South Korea has fined Meta Platforms, Facebook’s parent company, 21.62 billion won (approximately $15.67 million) for privacy violations.
The country’s Personal Information Protection Commission announced the penalty, stating that Meta unlawfully collected sensitive user data and shared it with advertisers without appropriate user consent.
The commission’s investigation revealed that Meta had gathered personal data from about 980,000 South Korean Facebook users, including their religious beliefs, political affiliations, and sexual orientation.
This data was then used to generate targeted advertising for some 4,000 advertisers. The findings highlight significant privacy and data protection failures, with Meta accused of not obtaining explicit consent from users for collecting and utilizing such sensitive information.
According to the commission, Meta analyzed Facebook user behavior—such as the pages they liked and the advertisements they clicked on—and then categorized them based on this sensitive data. Users were reportedly profiled on matters like religious beliefs, political status (such as being North Korean defectors), and sexual identity (such as identifying as transgender or gay), which were later used to tailor advertising content.

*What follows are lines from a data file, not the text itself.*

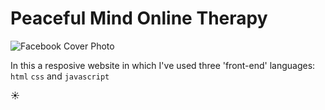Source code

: # **P**eaceful **M**ind **O**nline **T**herapy

![Facebook Cover Photo](https://user-images.githubusercontent.com/79776115/156761964-287617bc-42df-44e5-a065-a69ccb1a7818.png)

In this a resposive website in which I've used three 'front-end' languages: `html` `css` and `javascript` 

:sunny:
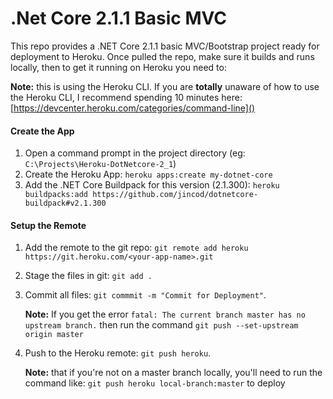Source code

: # .Net Core 2.1.1 Basic MVC
This repo provides a .NET Core 2.1.1 basic MVC/Bootstrap project ready for deployment to Heroku. Once pulled the repo, make sure it builds and runs locally, then to get it running on Heroku you need to:

**Note:** this is using the Heroku CLI. If you are **totally** unaware of how to use the Heroku CLI, I recommend spending 10 minutes here: [https://devcenter.heroku.com/categories/command-line]()

#### Create the App
1. Open a command prompt in the project directory (eg: `C:\Projects\Heroku-DotNetcore-2_1`)
2. Create the Heroku App: `heroku apps:create my-dotnet-core`
3. Add the .NET Core Buildpack for this version (2.1.300): `heroku buildpacks:add https://github.com/jincod/dotnetcore-buildpack#v2.1.300`

#### Setup the Remote
1. Add the remote to the git repo: `git remote add heroku https://git.heroku.com/<your-app-name>.git`
2. Stage the files in git: `git add .`
3. Commit all files: `git commmit -m "Commit for Deployment"`.

    **Note:** If you get the error `fatal: The current branch master has no upstream branch.` then run the command `git push --set-upstream origin master`
4. Push to the Heroku remote: `git push heroku`.

    **Note:** that if you're not on a master branch locally, you'll need to run the command like: `git push heroku local-branch:master` to deploy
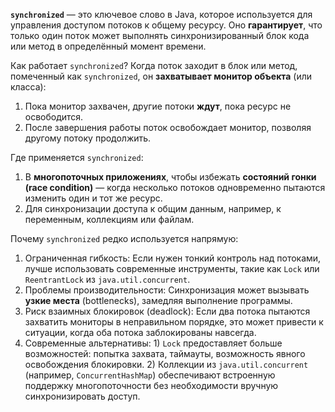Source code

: **`synchronized`** — это ключевое слово в Java, которое используется для управления доступом потоков к общему ресурсу. Оно **гарантирует**, что только один поток может выполнять синхронизированный блок кода или метод в определённый момент времени.

Как работает `synchronized`?
Когда поток заходит в блок или метод, помеченный как `synchronized`, он **захватывает монитор объекта** (или класса):
1. Пока монитор захвачен, другие потоки **ждут**, пока ресурс не освободится.
2. После завершения работы поток освобождает монитор, позволяя другому потоку продолжить.

Где применяется `synchronized`:
1. В **многопоточных приложениях**, чтобы избежать **состояний гонки (race condition)** — когда несколько потоков одновременно пытаются изменить один и тот же ресурс.
2. Для синхронизации доступа к общим данным, например, к переменным, коллекциям или файлам.

Почему `synchronized` редко используется напрямую:
1. Ограниченная гибкость: Если нужен тонкий контроль над потоками, лучше использовать современные инструменты, такие как `Lock` или `ReentrantLock` из `java.util.concurrent`.
2. Проблемы производительности: Синхронизация может вызывать **узкие места** (bottlenecks), замедляя выполнение программы.
3. Риск взаимных блокировок (deadlock): Если два потока пытаются захватить мониторы в неправильном порядке, это может привести к ситуации, когда оба потока заблокированы навсегда.
4. Современные альтернативы:
	   1) `Lock` предоставляет больше возможностей: попытка захвата, таймауты, возможность явного освобождения блокировки.
	   2) Коллекции из `java.util.concurrent` (например, `ConcurrentHashMap`) обеспечивают встроенную поддержку многопоточности без необходимости вручную синхронизировать доступ.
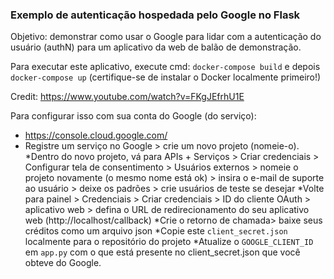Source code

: ### Exemplo de autenticação hospedada pelo Google no Flask

Objetivo: demonstrar como usar o Google para lidar com a autenticação do usuário (authN) para um aplicativo da web de balão de demonstração.

Para executar este aplicativo, execute cmd: `docker-compose build` e depois `docker-compose up` (certifique-se de instalar o Docker localmente primeiro!)

Credit: https://www.youtube.com/watch?v=FKgJEfrhU1E 

Para configurar isso com sua conta do Google (do serviço):
* https://console.cloud.google.com/ 
* Registre um serviço no Google > crie um novo projeto (nomeie-o). 
*Dentro do novo projeto, vá para APIs + Serviços > Criar credenciais > Configurar tela de consentimento > Usuários externos > nomeie o projeto novamente (o mesmo nome está ok) > insira o e-mail de suporte ao usuário > deixe os padrões > crie usuários de teste se desejar 
*Volte para painel > Credenciais > Criar credenciais > ID do cliente OAuth > aplicativo web > defina o URL de redirecionamento do seu aplicativo web (http://localhost/callback)
*Crie o retorno de chamada> baixe seus créditos como um arquivo json 
*Copie este `client_secret.json` localmente para o repositório do projeto
*Atualize o `GOOGLE_CLIENT_ID` em `app.py` com o que está presente no client_secret.json que você obteve do Google.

Additionally, the regulatory body found that Meta had refused user requests to access their personal information. The agency further noted that Meta had failed to protect the data of around 10 South Korean users, which was compromised in a hacker breach. These actions represent a breach of South Korea’s data protection laws, underscoring Meta’s alleged disregard for users’ privacy rights.
The fine is among Meta’s latest regulatory challenges as governments worldwide scrutinize its data practices and privacy policies.